By the way, the commitment to tempering aggression is not something that is espoused only by conservative coaches or by coaches who use static tactical design. I myself often coached teams to play "up-and-down-the-pitch" soccer and always liked to run a high press, rarely employed bunker defenses, and got my holding midfielders involved in attack. All I am really saying, then, is this: instead of placing an exaggerated emphasis on aggression, as many members of our soccer culture do, let us consider a more balanced approach. Soccer players do need to be tough, but sometimes they have to be tough enough to be soft. A high-gear, in-your-face aggressive attitude can be very helpful psychologically. However, we always need to employ the proper tool for the particular job at hand--and we can easily be fooled about the proper use of tools. For example, in the world of food consumption, a fork is much more menacing than a spoon; but the latter is the preferred choice if I am trying to win a soup-eating contest.

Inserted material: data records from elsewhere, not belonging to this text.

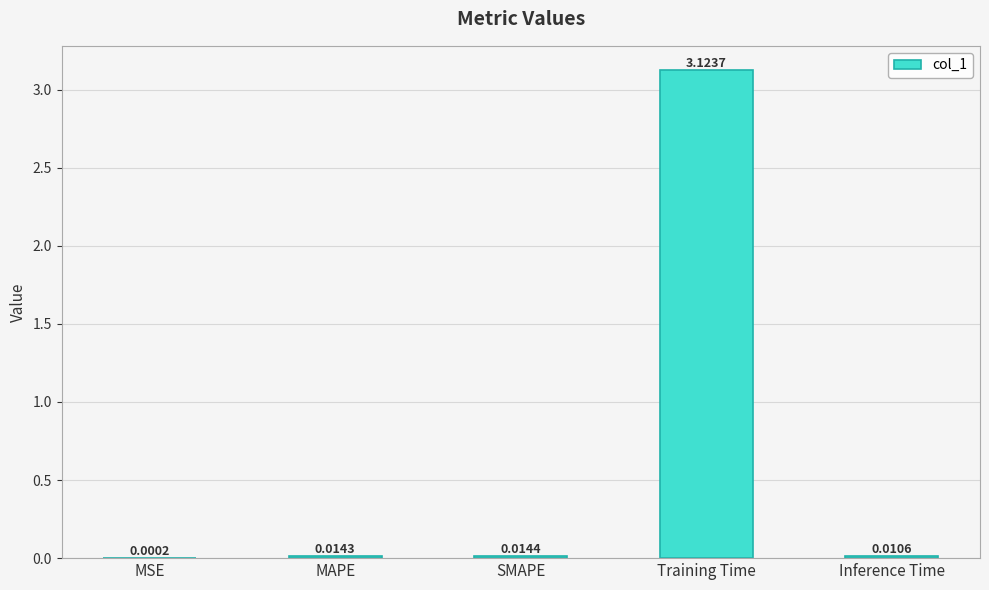

What is the average value?

0.6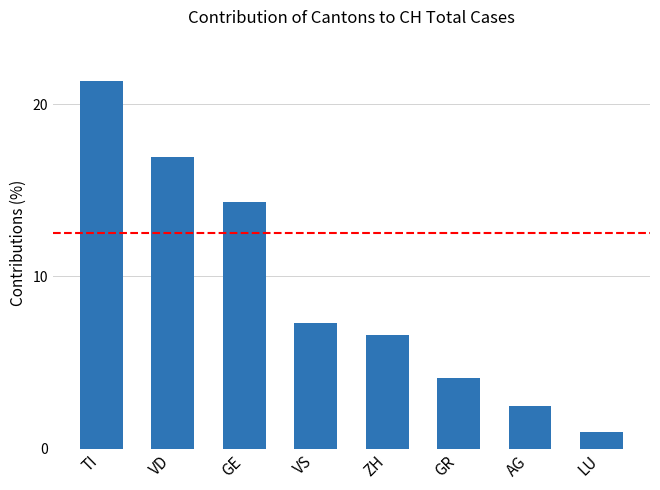

What is the ratio of the value at AG to the value at TI?

0.1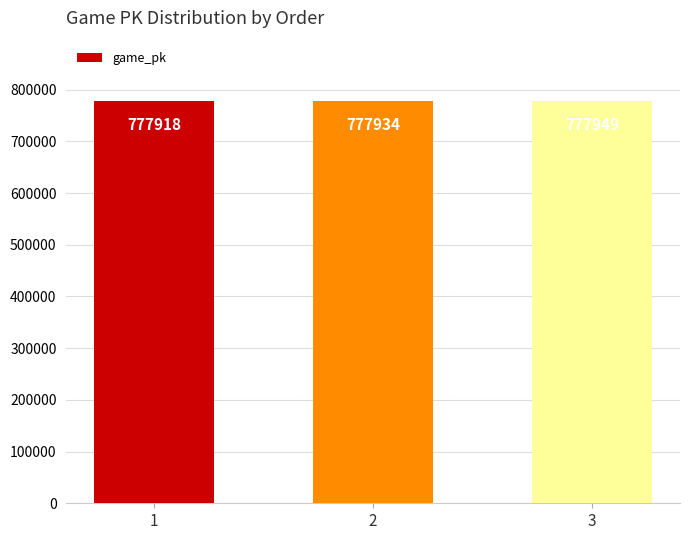

List the labels in order of value, smallest first.

1, 2, 3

As Aristotle points out, courage is not fearlessness; it is instead acting with an appropriate degree of fear. Those who never consult their compass of fear are as immoderate as the coward who fears too much. Getting kids to play aggressively is important; however, if we can also get them to channel and shape that aggression with sensitivity, prudence, and finese, then we will really be teaching our players the game. Some soccer coaches might take issue with what could be perceived as an underlying "prissiness" in the position I am taking, but let me say that I am willing at any time to take on the counter-arguments from these coaches--but, remember, I will not do so too aggressively.